Key Role Players Recommended

The key role players identified during the study in Limpopo province but not exhaustive are outlined as follows:

  • Taxi Associations

  • Department of Transport (DOT)

  • Transport Education and Training Authority (TETA)

  • Municipalities: Land use planning unit

  • Research Institutions

  • Rail transport (PRASA)

  • Roads agency

  • Aviation industry

  • Car manufactures

  • Roads Traffic Department

  • Department of Environmental Affairs (DEA)

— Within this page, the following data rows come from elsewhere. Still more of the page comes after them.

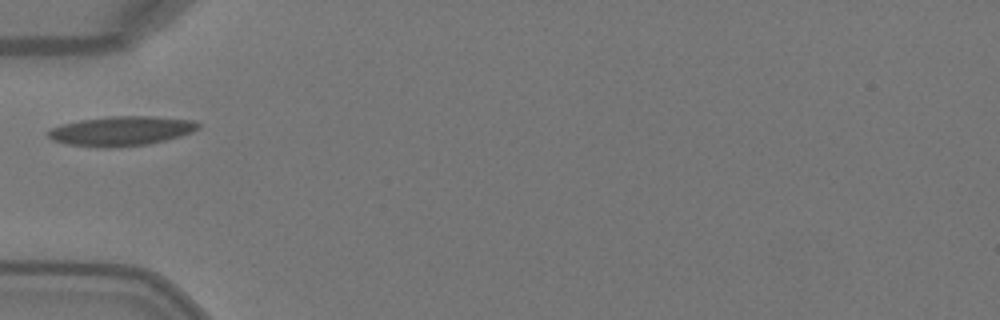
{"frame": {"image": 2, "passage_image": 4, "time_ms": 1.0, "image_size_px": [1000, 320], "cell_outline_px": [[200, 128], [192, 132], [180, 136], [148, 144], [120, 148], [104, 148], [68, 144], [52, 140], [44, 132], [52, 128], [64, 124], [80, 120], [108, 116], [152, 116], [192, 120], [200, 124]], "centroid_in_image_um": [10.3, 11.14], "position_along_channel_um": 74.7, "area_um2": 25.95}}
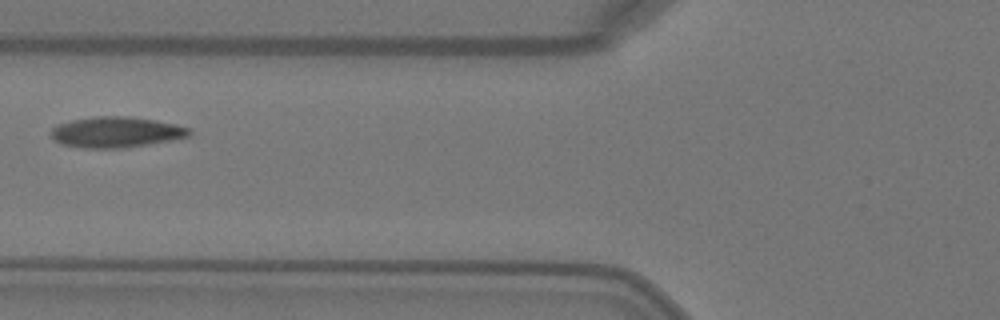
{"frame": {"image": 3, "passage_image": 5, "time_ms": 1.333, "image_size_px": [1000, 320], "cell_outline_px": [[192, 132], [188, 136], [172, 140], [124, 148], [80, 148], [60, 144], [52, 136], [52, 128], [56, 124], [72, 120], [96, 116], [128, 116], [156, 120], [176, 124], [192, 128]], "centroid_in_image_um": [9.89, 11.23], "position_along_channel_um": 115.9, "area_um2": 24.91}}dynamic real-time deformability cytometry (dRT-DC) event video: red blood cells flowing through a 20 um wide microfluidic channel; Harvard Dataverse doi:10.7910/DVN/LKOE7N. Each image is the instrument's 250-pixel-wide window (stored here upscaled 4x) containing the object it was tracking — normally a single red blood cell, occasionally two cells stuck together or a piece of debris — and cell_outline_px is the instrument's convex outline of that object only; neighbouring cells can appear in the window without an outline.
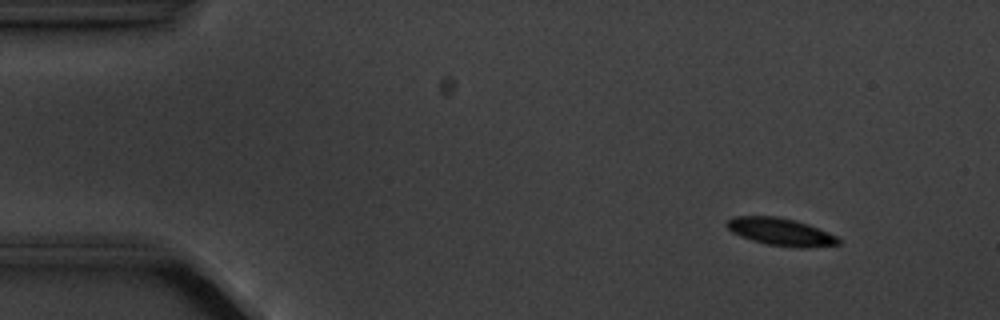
{"species": "common noctule bat (a hibernating species)", "species_latin": "Nyctalus noctula", "temperature_condition": "cold", "stored_images_in_passage": 5, "camera_frame_rate_fps": 3000, "um_per_image_px": 0.085, "animal": {"sex": "male", "body_mass_g": 20.1, "forearm_length_mm": 53.5}, "frame": {"image": 1, "passage_image": 2, "time_ms": 1.0, "image_size_px": [1000, 320], "cell_outline_px": [[840, 244], [808, 248], [796, 248], [764, 244], [740, 236], [732, 232], [724, 224], [732, 216], [776, 216], [796, 220], [808, 224], [836, 236], [840, 240]], "centroid_in_image_um": [66.33, 19.71], "position_along_channel_um": 18.7, "area_um2": 18.03}}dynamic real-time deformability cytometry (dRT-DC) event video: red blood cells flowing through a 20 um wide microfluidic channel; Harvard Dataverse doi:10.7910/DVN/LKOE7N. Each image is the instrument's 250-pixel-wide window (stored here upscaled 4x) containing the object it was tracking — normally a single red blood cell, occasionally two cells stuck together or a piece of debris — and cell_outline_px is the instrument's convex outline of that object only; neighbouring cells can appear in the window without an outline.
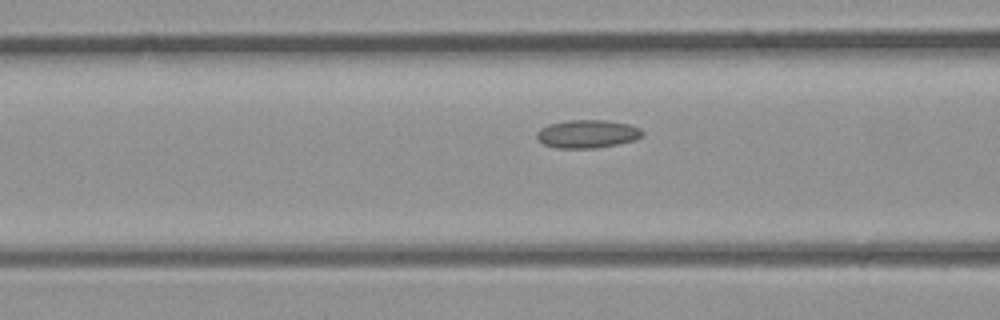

  • Environmental Protection Agency

  • Maritime

  • Gautrain

  • Traffic and road safety officers etc.

4.6 Conclusions

The focus in this chapter was on technical and non-technical innovations to promote sustainable transport. The study shows that both technical and non-technical innovations are relevant concepts that require more in-depth research to address the problems of greenhouse emissions in South Africa and in particular Limpopo Province. It is difficult to assume that green transport innovations can be accepted by the stakeholders without any form of awareness campaign and support from government. The approach should be a bottom up driven process, particularly in rural areas such as Limpopo province. The targeted population in the survey showed that stakeholders will not be committed to innovations without proper awareness campaigns and buy-in considering current pack of vehicles majority of which are more than 10 years old in rural areas. The study showed that technology innovations in the transport sector are inevitable, but there will be challenges such as cost of hybrid cars, retraining in new skills and qualifications across the transport skills sector. However, research and gradual introduction of relevant policies, to support the concept, provision of vehicle charging parks and logistics incentives for non-motorised inventions etc. should be the approach.